Retinitis Pigmentosa With or Without Skeletal Anomalies

Background and History: 

This is a recently described hereditary disorder that involves primarily the eyes and the skeleton.    

Clinical Correlations: 

Infants may have unusual facial features at birth including a short neck, downward slanting openings between the eyelids, an enlarged skull with prominence of the forehead, small jaw, large low-set ears, and short fingers and toes.  Older children are often short in stature and appear to have an abnormally short neck. Some intellectual disabilities and delays in speech, feeding, and walking are present.

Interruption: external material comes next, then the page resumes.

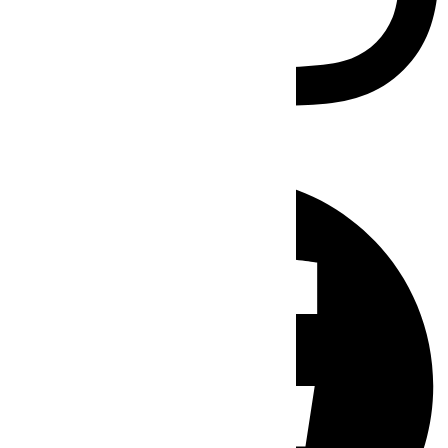
Facebook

Around the beginning of the second decade of life individuals note increasing difficulty seeing at night and a narrowing of side vision.  At about this time pigmentary changes can be seen in the retina of the eye and an ERG (electroretinogram) confirms progressive damage to the rods and cones.  The levels of vision are unknown.

Genetics: 

This is an autosomal recessive condition that requires two mutations in a pair of genes, one from each of the parents.  The parents are clinically normal but confer a risk of 25% of this condition to each of their offspring.

Diagnosis and Prognosis: 

The facial dysmorphism is usually too nonspecific to enable diagnosis at birth.  However, delays in growth and development may lead to further evaluations in childhood that could suggest the diagnosis.  By the second decade of life the visual symptoms cause significant problems and the skeletal defects such as shortness of stature may enable a more specific conclusion.  Pediatricians, ophthalmologists, neurologists, and orthopedists may collaborate on this condition.

No general treatment is known to be effective.  Low vision aids and night vision devices can be helpful especially for educational purposes.  Nothing is known regarding longevity.